EU executive wants 2-speed integration
Topics: From the Wires, News
European Commission President Jose Manuel Barroso, center, European Commissioner for Economic and Monetary Affairs Olli Rehn, left, and European Commissioner for Internal Market and Services Michel Barnier, address the media as they present a blueprint for a deep and genuine economic and monetary union, at the European Commission headquarters in Brussels, Wednesday, Nov. 28, 2012. (AP Photo/Yves Logghe)(Credit: AP)BRUSSELS (AP) — The European Union’s executive said Wednesday it wants to allow the 17 member states that use the euro currency to move faster toward economic integration than the broader 27-nation EU.
EU Commission President Jose Manuel Barroso claimed that more integration and centralization of decision-making in Brussels, at the expense of national capitals’ sovereign power, is necessary to overcome the economic crisis. He said eurozone countries should be allowed to pool their debt to protect financially weaker member states.

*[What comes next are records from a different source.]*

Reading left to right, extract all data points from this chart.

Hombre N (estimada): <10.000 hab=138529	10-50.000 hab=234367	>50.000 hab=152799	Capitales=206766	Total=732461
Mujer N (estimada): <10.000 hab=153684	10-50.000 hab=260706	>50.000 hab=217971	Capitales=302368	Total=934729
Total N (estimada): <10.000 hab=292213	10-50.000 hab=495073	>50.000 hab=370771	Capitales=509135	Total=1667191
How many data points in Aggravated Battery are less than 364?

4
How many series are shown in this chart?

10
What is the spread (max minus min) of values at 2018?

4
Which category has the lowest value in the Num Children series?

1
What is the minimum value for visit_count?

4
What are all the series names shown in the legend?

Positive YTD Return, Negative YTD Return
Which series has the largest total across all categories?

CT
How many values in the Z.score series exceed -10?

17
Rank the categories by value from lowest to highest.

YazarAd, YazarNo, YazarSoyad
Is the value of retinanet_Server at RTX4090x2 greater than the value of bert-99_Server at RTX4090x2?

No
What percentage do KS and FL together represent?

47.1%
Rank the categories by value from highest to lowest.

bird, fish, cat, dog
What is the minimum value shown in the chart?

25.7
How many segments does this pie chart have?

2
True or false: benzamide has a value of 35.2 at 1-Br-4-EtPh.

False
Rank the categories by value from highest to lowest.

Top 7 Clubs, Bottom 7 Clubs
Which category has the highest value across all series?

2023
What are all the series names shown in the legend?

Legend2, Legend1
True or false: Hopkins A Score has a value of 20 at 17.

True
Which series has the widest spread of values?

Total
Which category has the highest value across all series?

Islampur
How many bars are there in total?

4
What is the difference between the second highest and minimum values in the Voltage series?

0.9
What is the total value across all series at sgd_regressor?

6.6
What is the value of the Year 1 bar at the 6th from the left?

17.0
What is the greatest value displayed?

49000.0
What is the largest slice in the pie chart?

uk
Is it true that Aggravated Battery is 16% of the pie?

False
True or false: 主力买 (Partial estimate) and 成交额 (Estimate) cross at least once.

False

But Barroso’s call, which sought to set the tone for the EU’s traditional year-end summit of government leaders on Dec. 12-13, is likely to be resisted by some in the bloc.
Experts say a two-speed EU, in which a core group integrates at a faster pace, threatens to isolate member states that are not part of the euro. The issue of a two-speed EU has become a sensitive topic in recent years as eurozone countries strengthened their ties to fight their financial crisis.
Some eurozone countries, meanwhile, are wary of giving up too much power to Brussels. Germany, the eurozone’s largest economy, rejects the pooling of debt.
Barroso argued that the 17 euro nations should be allowed to “integrate further and quicker” to give them the ability to better anticipate market concerns about the currency bloc’s finances.
At the heart of the eurozone’s debt crisis has been the fear that individual member states can go bankrupt. Investors have been spooked by EU leaders’ inability to make quick decisions on pressing matters — like giving rescue loans to a cash-strapped country like Greece.
Critics also say the leaders’ summits, which often last through the night, rarely achieve more than temporary fixes for the most pressing problems.
After three years, financial markets have finally calmed this year as investors have been convinced that EU leaders will do what it takes to keep the currency zone together. One of the biggest factors to steady markets has been the European Central Bank’s commitment in September to help lower countries’ borrowing rates. That eased the lingering concern that an individual country might be frozen out of bond markets.
But the current calm in financial markets could EU leaders to sleep, Barroso fears.
“Yes, I am concerned that now not all capitals have the sense of urgency that they had some months ago,” he said.